Combined with that compartmentalization through shuffle sharding means
that we can handle failures of any subservice serving that
endpoint. So it allows us to isolate those requests.
And by having a pre built decision tree for
which endpoints we're going to remove, once those endpoints fail,
we can quickly remove them from our DNS service. And that means that we're
not going to be routing customer requests to those anymore. So this
actually takes that theory of how to shuffle shard those requests
coming into different endpoints and actually bakes that into
an easy to use Java library that you can
use with the AWS Java SDK and the Amazon Route 53 service
to actually get hands on and test this out with.

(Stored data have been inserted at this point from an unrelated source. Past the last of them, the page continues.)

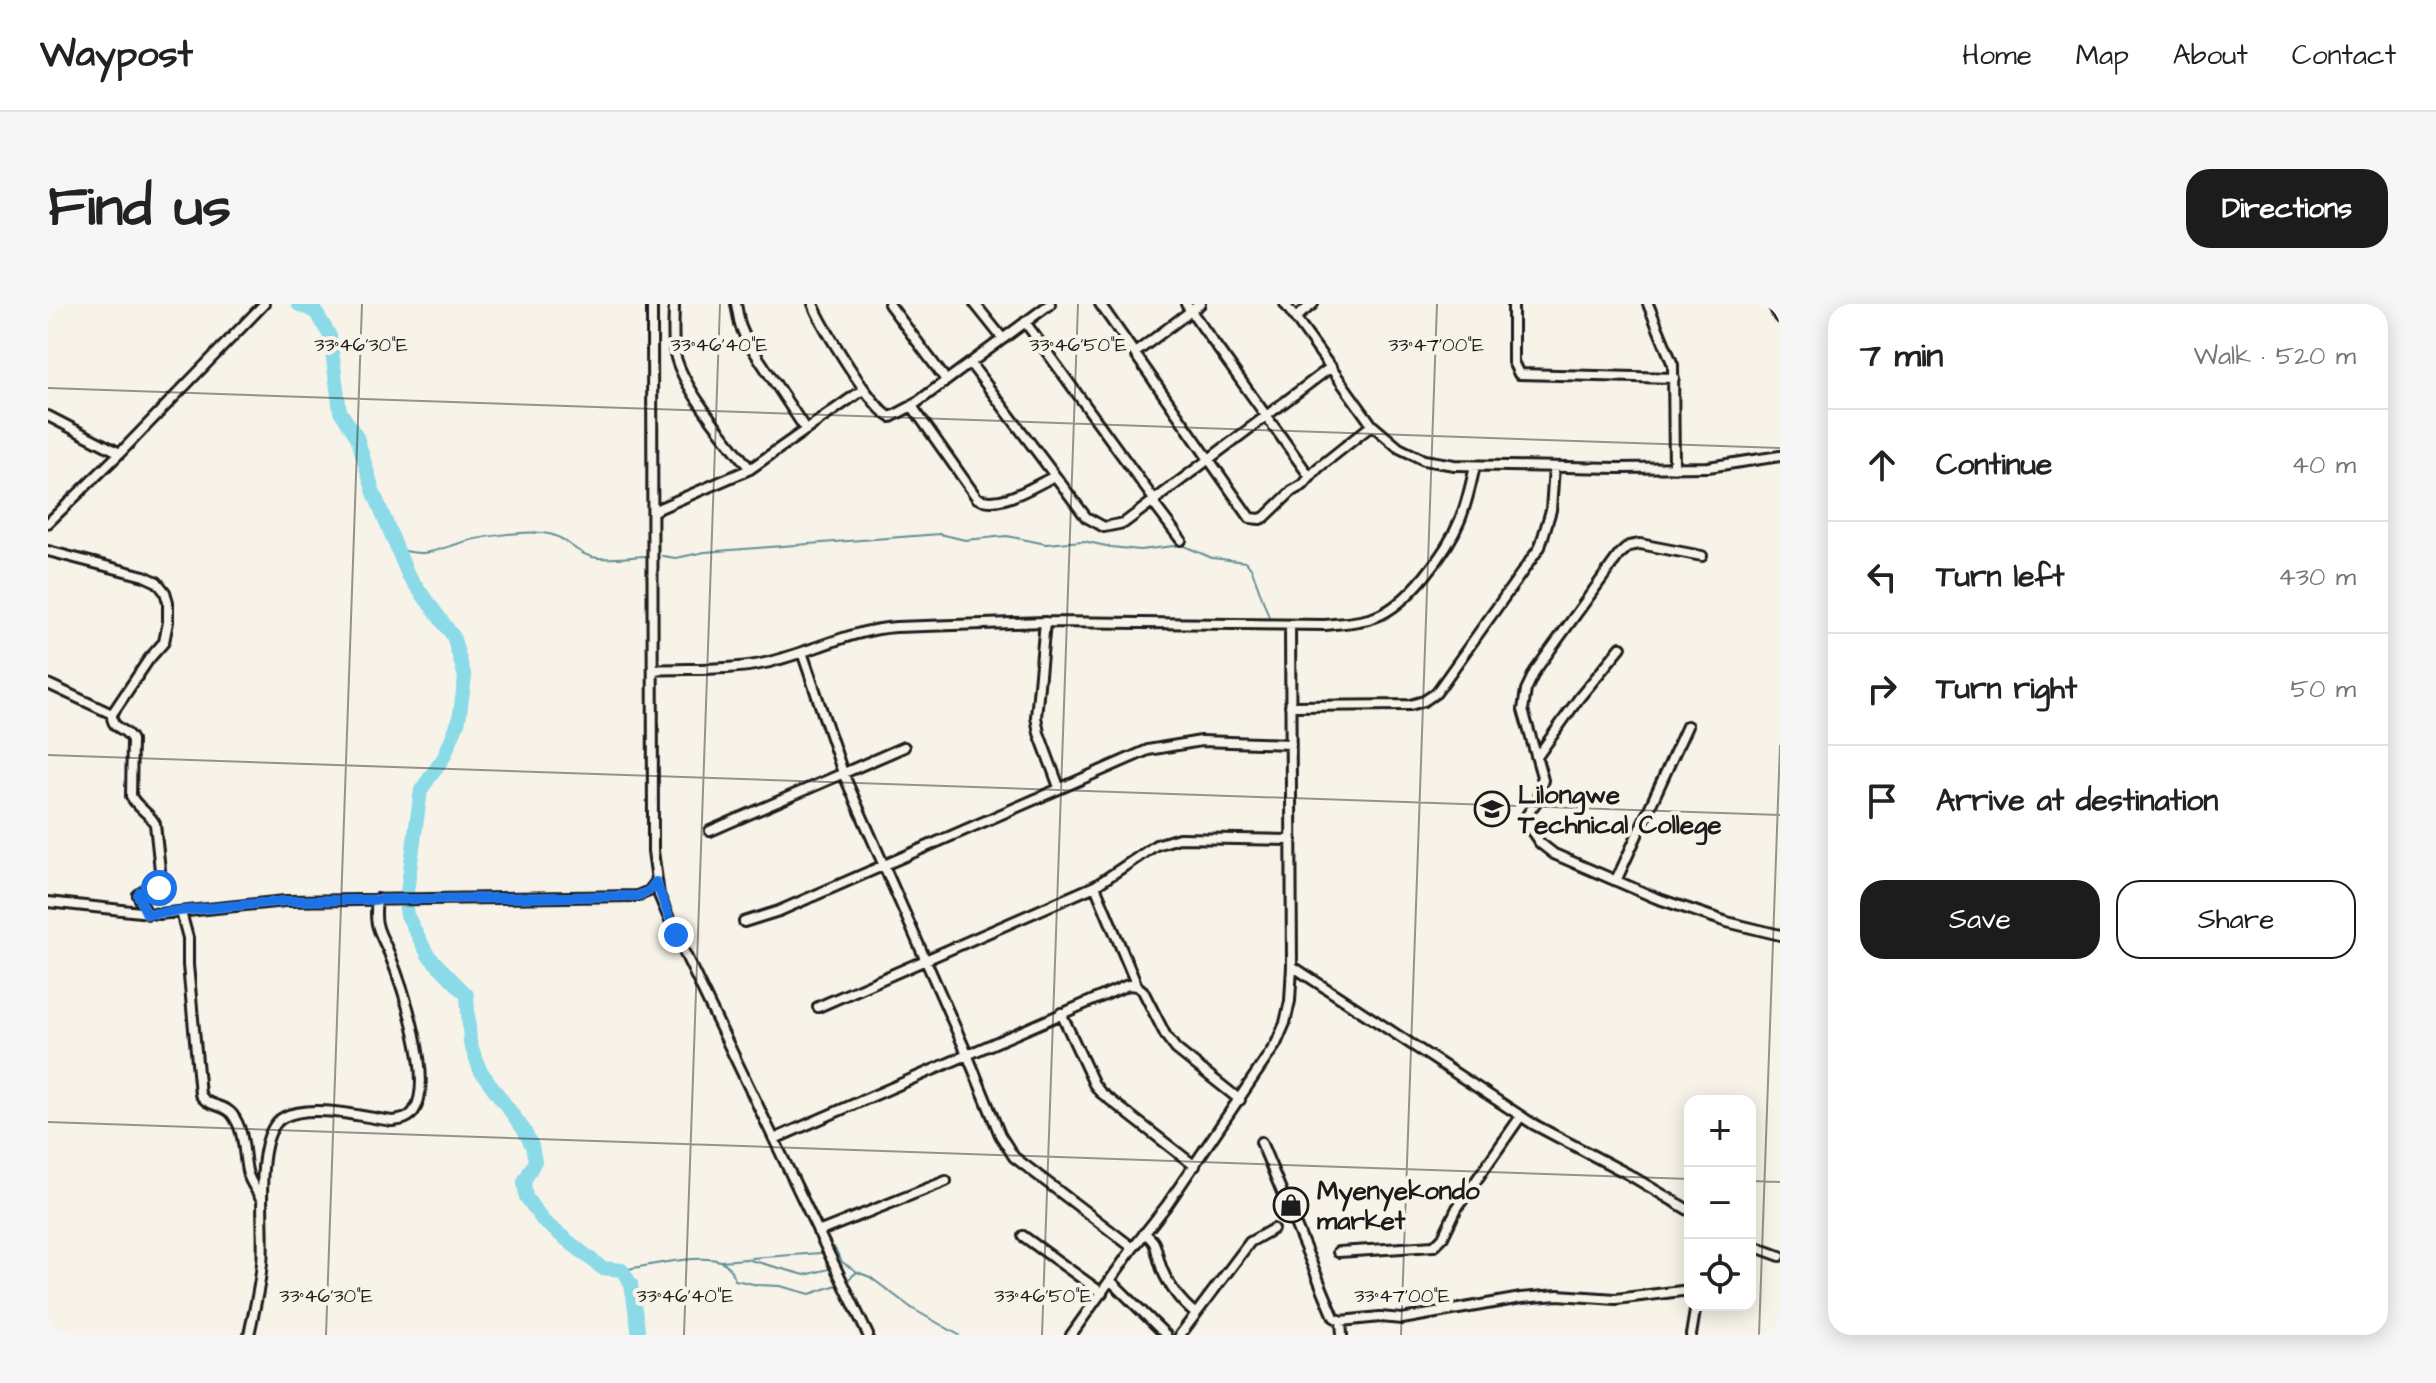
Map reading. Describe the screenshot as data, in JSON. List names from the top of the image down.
{
  "places": {
    "school or university": ["Lilongwe Technical College"],
    "shop": ["Myenyekondo market"]
  },
  "page": {
    "header": "Waypost",
    "nav": [
      "Home",
      "Map",
      "About",
      "Contact"
    ],
    "title": "Find us",
    "buttons": [
      "Directions",
      ["Save", "Share"]
    ],
    "heading": ["7 min", "Walk · 520 m"],
    "list": [
      ["Continue", "40 m"],
      ["Turn left", "430 m"],
      ["Turn right", "50 m"],
      "Arrive at destination"
    ],
    "map_buttons": ["+", "−"]
  },
  "coordinates": [
    "33°46'30\"E",
    "33°46'40\"E",
    "33°46'50\"E",
    "33°47'00\"E"
  ]
}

So I know this is quite theoretical, but there is actually
an opportunity here to get hands on with that as well.
So to conclude with this, using sharding is a
great way to help limit impact by distributing different
requests to different endpoints. It means that if we
have a poison pill or we have a denial of service from a specific
customer, it's only going to impact those specific
endpoints that they have access to. And the rest of
our customers are still going to be able to access the resources that they need
to. That helps us to reduce that impact
down. In the example we saw, we went from 100% to 25%.
As you scale out and add more worker nodes,
you'll be still be looking at a similar percentage,
but that can then have an impact on much fewer customers.

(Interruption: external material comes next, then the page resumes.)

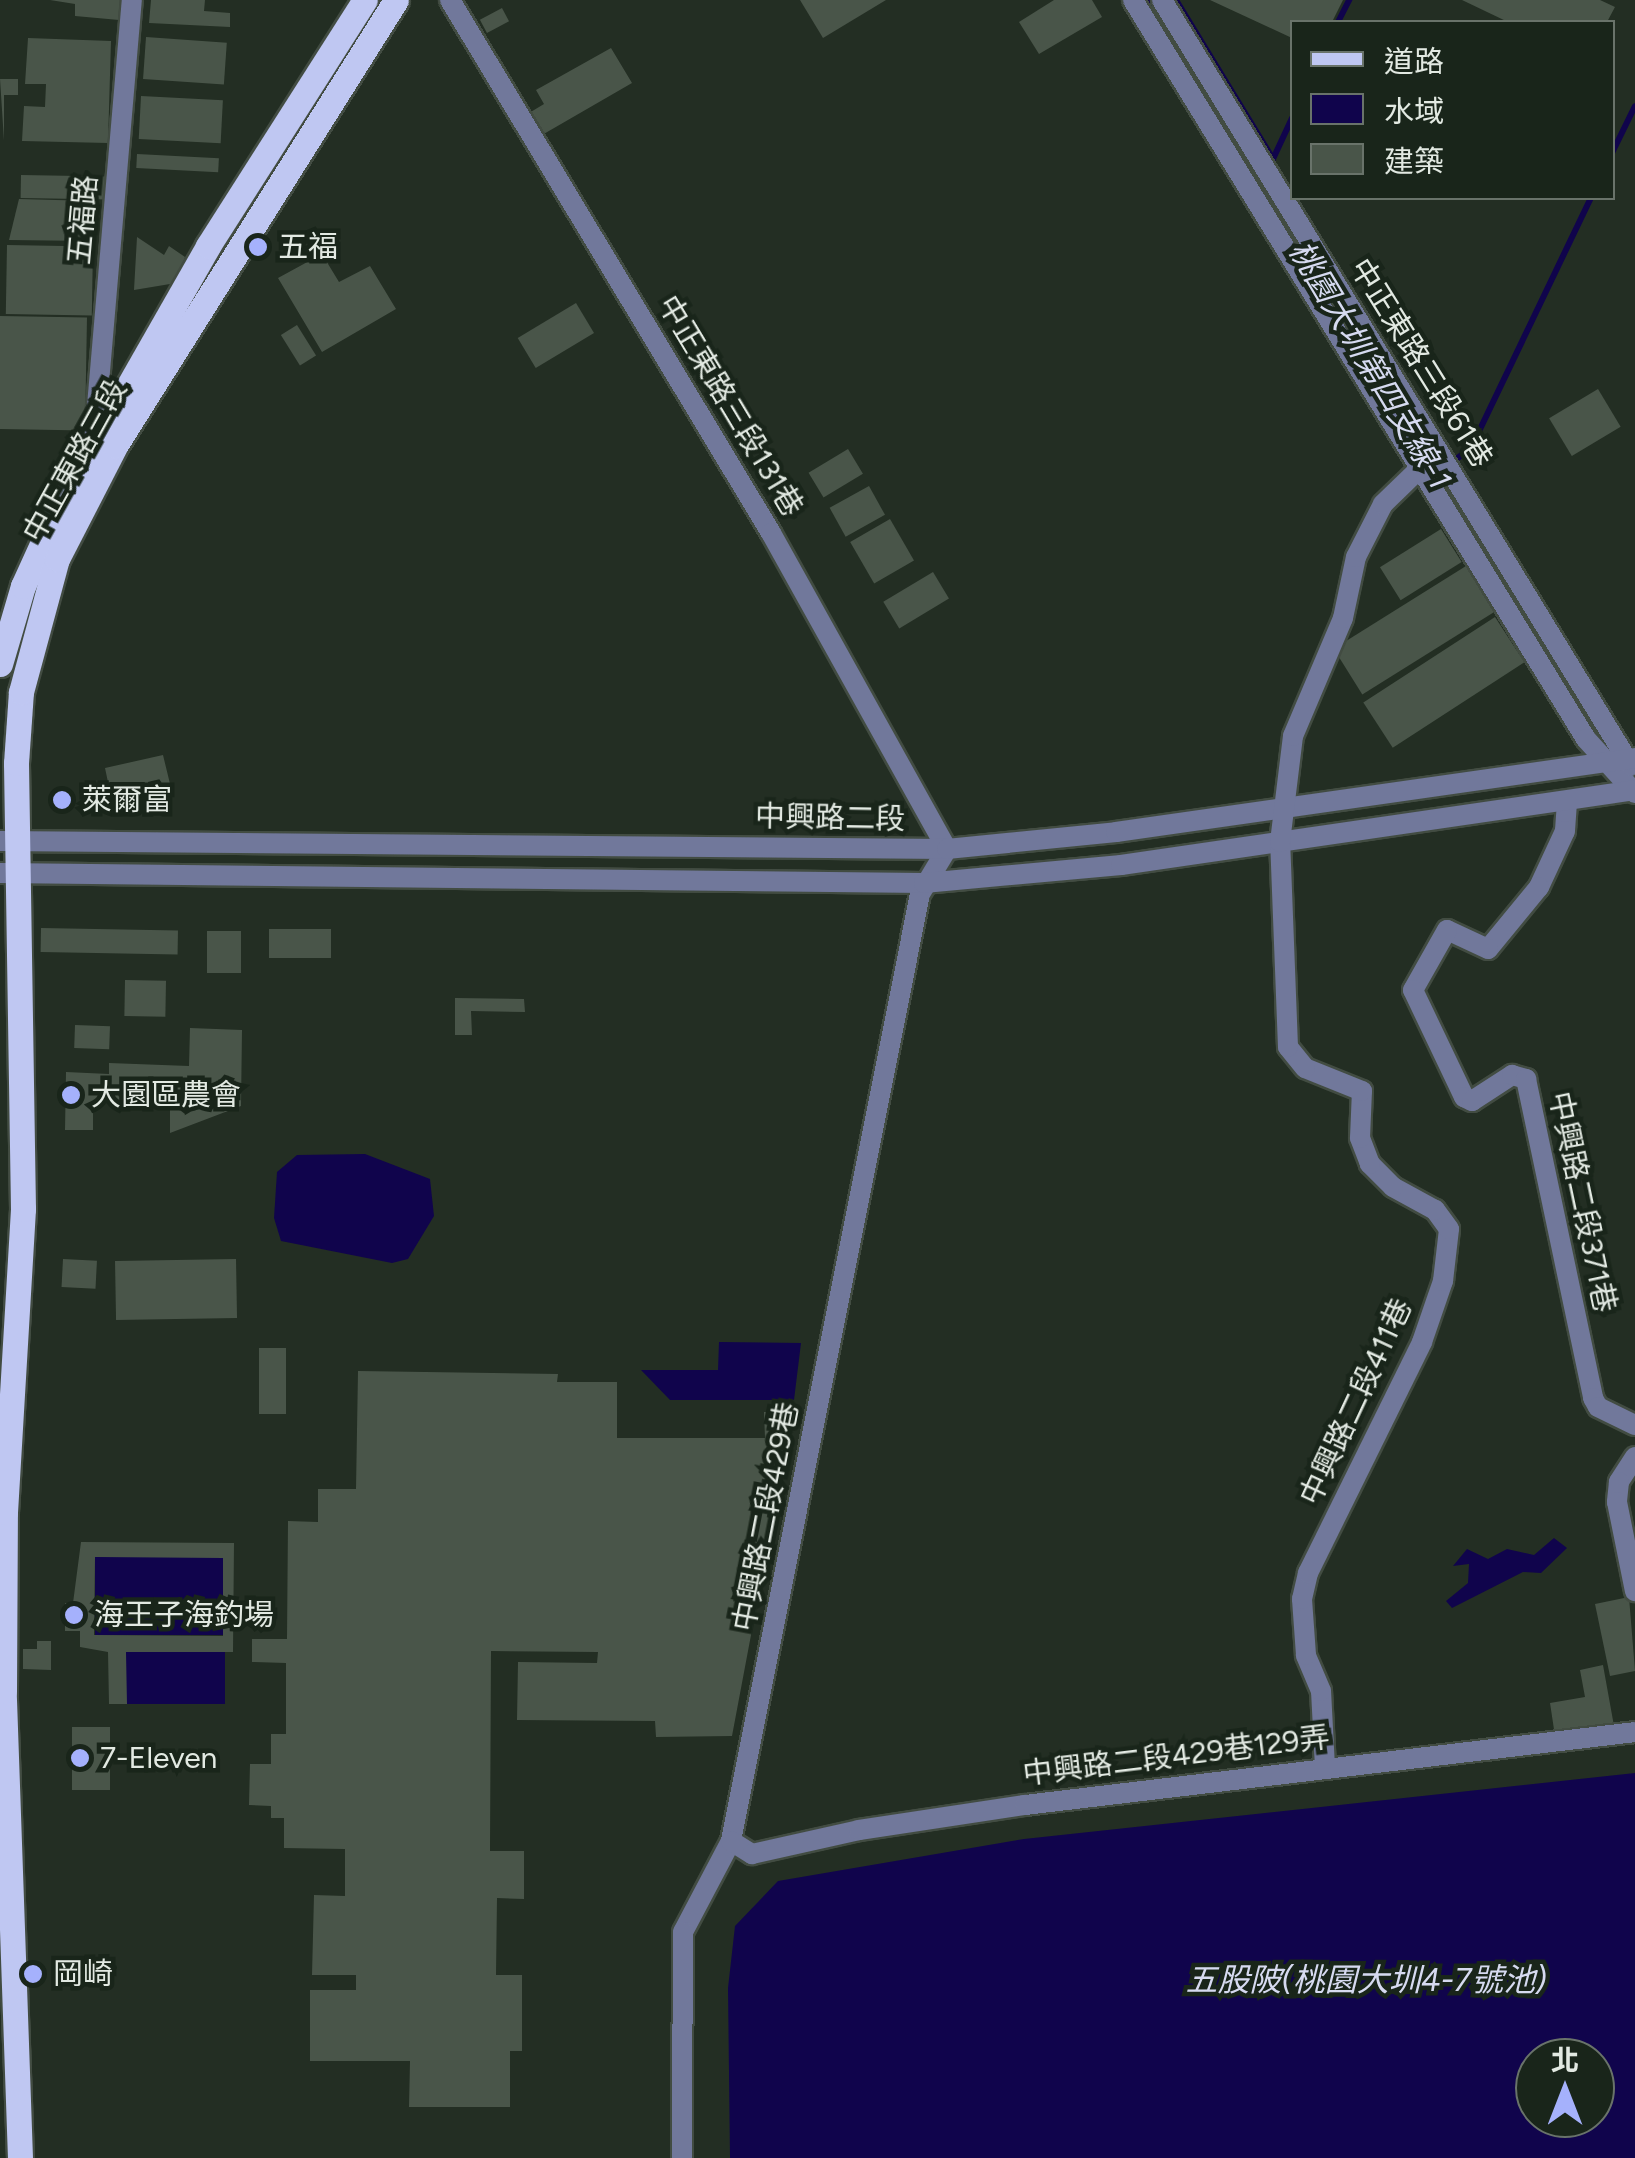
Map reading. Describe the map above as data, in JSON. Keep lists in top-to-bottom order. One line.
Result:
{"streets":{"main road":["中正東路三段"],"street":["五福路","中正東路三段61巷","中正東路三段131巷","中興路二段","中興路二段371巷","中興路二段411巷","中興路二段429巷","中興路二段429巷129弄"]},"crossings":[["五福路","中正東路三段"],["中正東路三段61巷","中興路二段"],["中正東路三段131巷","中興路二段"],["中正東路三段","中興路二段"],["中興路二段411巷","中興路二段429巷129弄"],["中興路二段429巷","中興路二段429巷129弄"]],"water":["桃園大圳第四支線-1","五股陂(桃園大圳4-7號池)"],"places":["五福","萊爾富","大園區農會","海王子海釣場","7-Eleven","岡崎"],"legend":["道路","水域","建築"],"north":"top"}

We can then use shuffle sharding to exponentially limit that impact
further. Remember in the example that we had, we were talking about 128
impact that this would have on customers. And as you
then scale that out with more worker nodes and more customers,
that impact exponentially decreases. So sharding
is a great place to start here. And then looking at moving on to shuffle
sharding can then help to exponentially limit that impact.
As I mentioned, there's the route 53 Infirma library,
which can help you manage this yourself and allows you to
get some hands on experience with what this could look like in the real world.
This example was done with the Amazon Route 53
service, but you could achieve similar with other DNS services,
or even using your own type of load balancer as well to
distribute those requests and remove any of the
failed endpoints. So if
you'd like to learn a little bit more about this, there is an article in
the Amazon Builders library on workload isolation using shuffle sharding,
which goes into much more depth than what I've been able to cover in this
session and actually explains a little bit more technical detail about how Amazon's
built this technology. Also an opportunity
to get hands on with the AWS well architected labs in
the reliability pillar. There's a lab on there for fault isolation
with shuffle sharding, where it goes through AWS, an example and talks
through and allows you to get hands on with building this using
AWS resources, including our load balancers.
And then of course there was the route 53 Infirma library. If you
want to get a little bit more hands on with some code parts of this,
you can go and grab that from the AWS Labs GitHub repository.
As I mentioned, it works with the AWS Java SDK.
It's based on Maven, so it was fairly straightforward to deploy. You can
get started in that in just a matter of minutes.
So that concludes the session on fault isolation
using shuffle sharding. I hope that's been useful for everybody.
Thank you ever so much for watching this session and hope you
enjoy the rest of the comp 42 conference thanks, folks, and stay
safe.